Massimo Franco escribe en ‘Corriere della Sera’ una frase lapidaria pero tremendamente cierta, “il rottamotore”, que traducido sería algo así como “el desguazador ha sido golpeado por aquel que pensaba que era su pueblo”. Identificar un gobierno, el propio, con el sentir y el reflejo de un pueblo es la vanidad del populismo. Renzi es, en cierto modo, un populista, no comparable con otros, pero ha jugado sobre un alambre demasiado fino. Y sobre este no ha sabido hacer más malabares de los mismos con los que nos ha acostumbrado durante estos dos últimos años. Piensa de nuevo, vota un referendo donde la pedagogía ha sido volatilizada hasta la irrelevancia y donde la afrenta abierta se cobra su propia cabeza política, o como él dijo la noche de la derrota de ‘su’ referendo, su ‘propia silla’.
No ha sabido explicar el porqué de esta profunda reforma constitucional ni tampoco ha tejido las alianzas suficientes para dar un portazo directo y sonoro a la vieja política italiana, enrevesada y endiablada como ninguna, con 63 gobiernos en 70 años de democracia.

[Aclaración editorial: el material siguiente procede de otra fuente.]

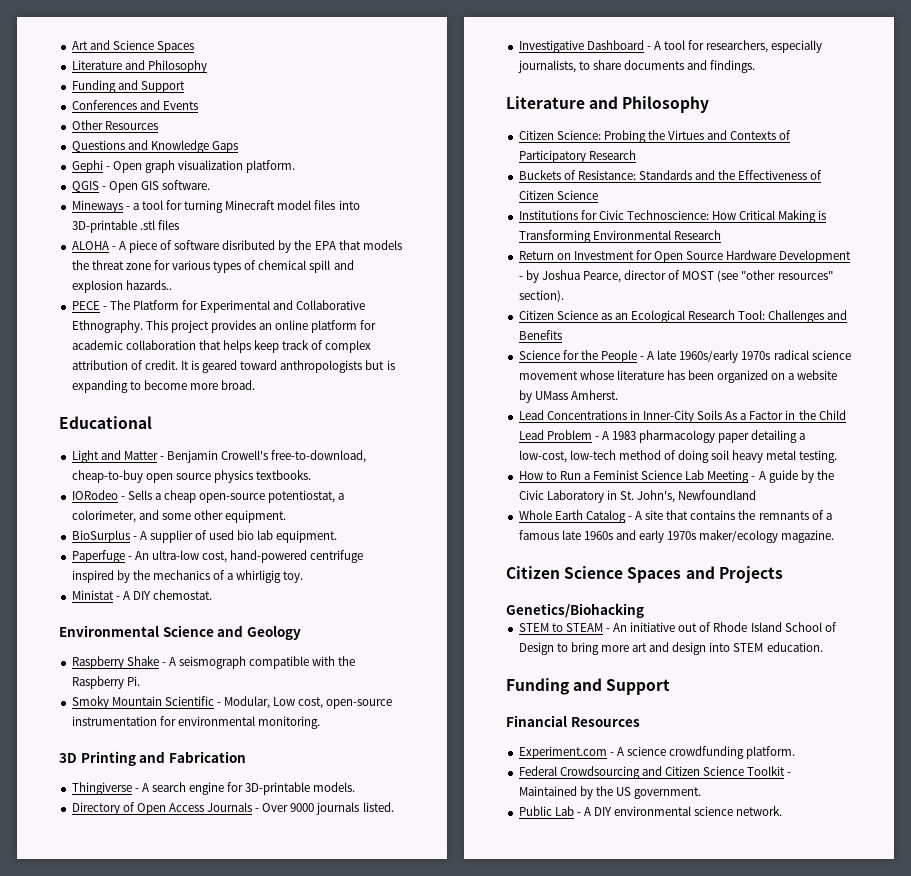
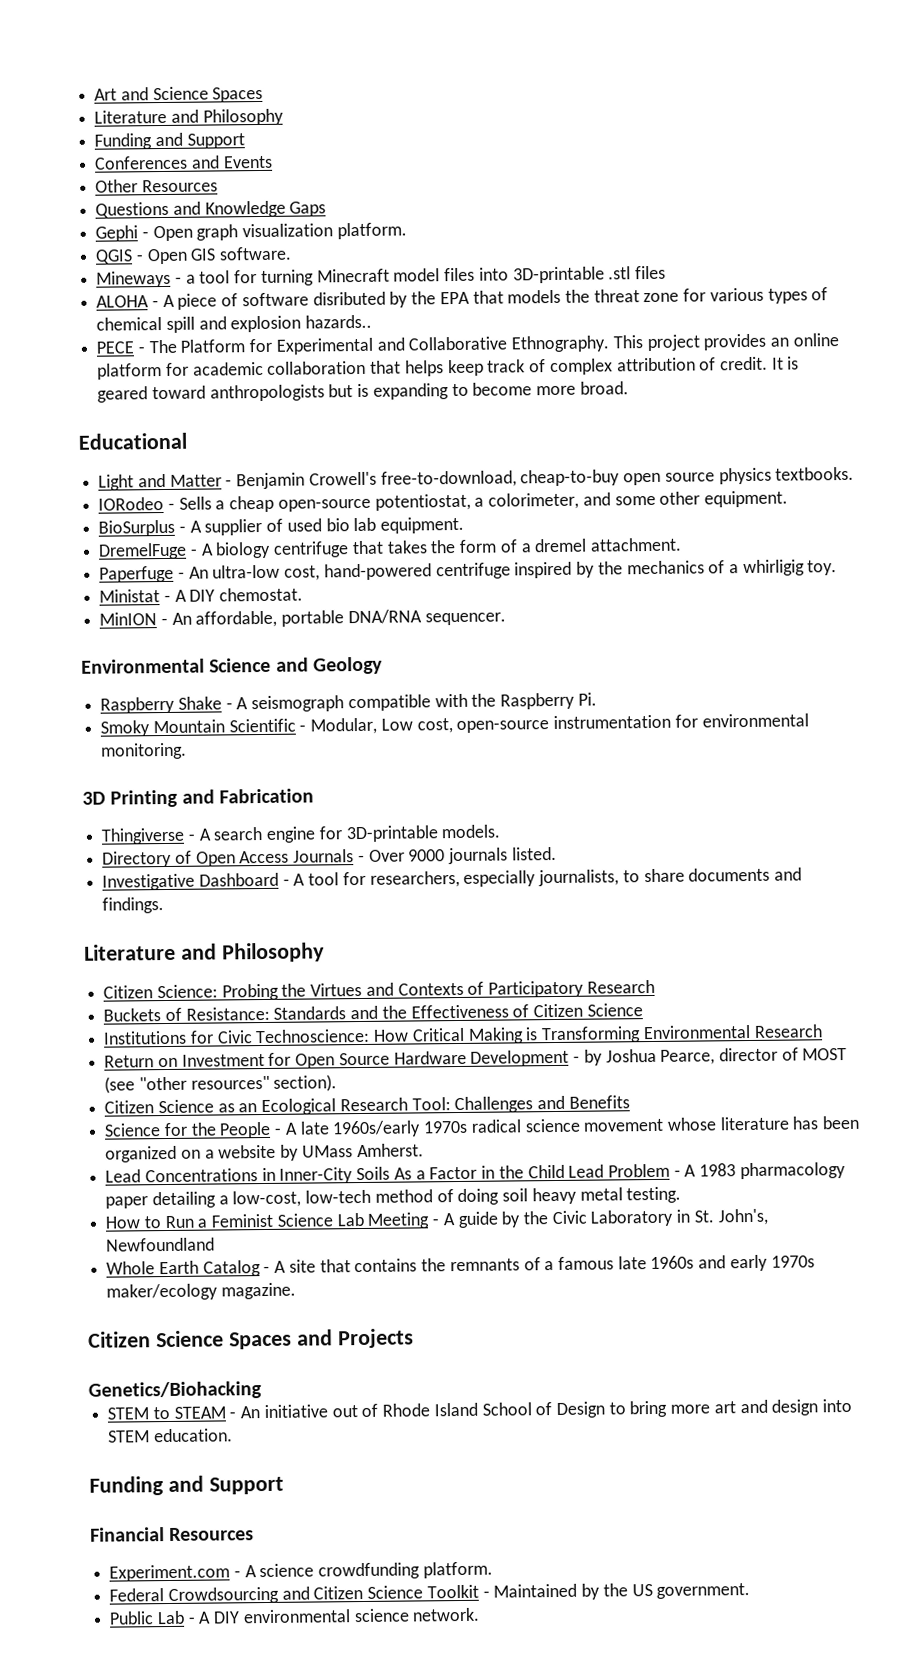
(338, 536) none -> [98,537,682,560] // DremelFuge - A biology centrifuge that takes the form of a dremel attachment.
(213, 595) none -> [99,609,506,628] // MinION - An affordable, portable DNA/RNA sequencer.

El pueblo italiano hace mucho que se ha reído de sus políticos, es su propio y particular antídoto contra un realismo languideciente y, hasta cierto punto, esperpéntico.
Renzi paga la soberbia y una tremenda ambición, que no ha querido esconder y de la que nunca ha tratado de escapar, y una errática campaña, cuyo resultado vinculó, en un devaneo populista y cegado por la vanidad, a su propia continuidad. Pero Italia, que nunca refrendó en urnas a Renzi, pero sí a Letta, tras apartar la tecnocracia de Monti, ha dicho no a la reforma y al toscano Renzi. Hasta cierto punto, aquella vieja máxima de que quien a hierro mata, a hierro muere se cumple de nuevo. De lo contrario, pregúntenselo a Letta y a sus peculiares idus de marzo; cómo fue desalojado por su propio partido y un novísimo Renzi, de 39 años, cuya máxima responsabilidad era la de haber sido alcalde de Florencia.
Ni el apocalipsis económico ni la debilidad de una Europa incapaz de encontrarse a sí misma vendrán tras la derrota del referendo. Al contrario, Europa se mantiene con respiradores automáticos, y la insulina de la no victoria de la ultraderecha en Austria le permite tomar impulso, pequeño, pero es un respiro.
Renzi tiene que dar un paso atrás por pura coherencia si no quiere ser un cadáver político sin credibilidad alguna. El futuro es ignoto, pero aun reteniendo las riendas de su partido, el demócrata, centro izquierda, no puede encabezar un nuevo gobierno. Algunas voces hablan del regreso de Prodi, pero el presidente de la República, Mattarella, tiene por delante un reto que no ahogue aún más la casi nula credibilidad de los políticos italianos. Las reformas de Renzi no pueden abocar a un inmediato escenario electoral, hay que legislar mientras el país entra en un ‘impasse’ político, económico y social. Italia tiene que legislar una nueva norma electoral que evite, sobre todo, el colapso de los últimos años, como el caos y bloqueo del 2013. Caída toda reforma constitucional cabe una pregunta, ¿hasta qué punto las viejas políticas y las antiguas formas partidistas no han derrotado el ímpetu de Renzi? Tratar de ahogar la vitalidad bloqueadora del Senado, apartar del sitial a casi dos centenares de senadores reduciendo la Cámara y amputando su poder de bloqueo, cambiar la burocracia del país y reducir ayuntamientos y departamentos regionales han terminado por arrojar al foso de la arena de los derrotados al toscano.
Italia no se suicida con este resultado. No nos equivoquemos. Dice no a un político y a un gobierno que cometió el error de un exceso de confianza y de creerse que tenía a su lado a todo un pueblo cada vez más disconforme y harto de un sistema rígido y regido por los pretéritos esquemas de siempre. Renzi conoce en carne propia la fuerza de los populismos auténticos y el hartazgo de mucha gente como ha pasado en Reino Unido, en Colombia y en las elecciones norteamericanas. Le Pen suspira porque suceda lo mismo en Francia. Y mientras tanto, la banca italiana contiene la respiración ante su situación azarosa, turbia e incierta en el caso de Monte dei Paschi. Pero los italianos son supervivientes de la finta política y del dramatismo artificial. Es una forma de ser.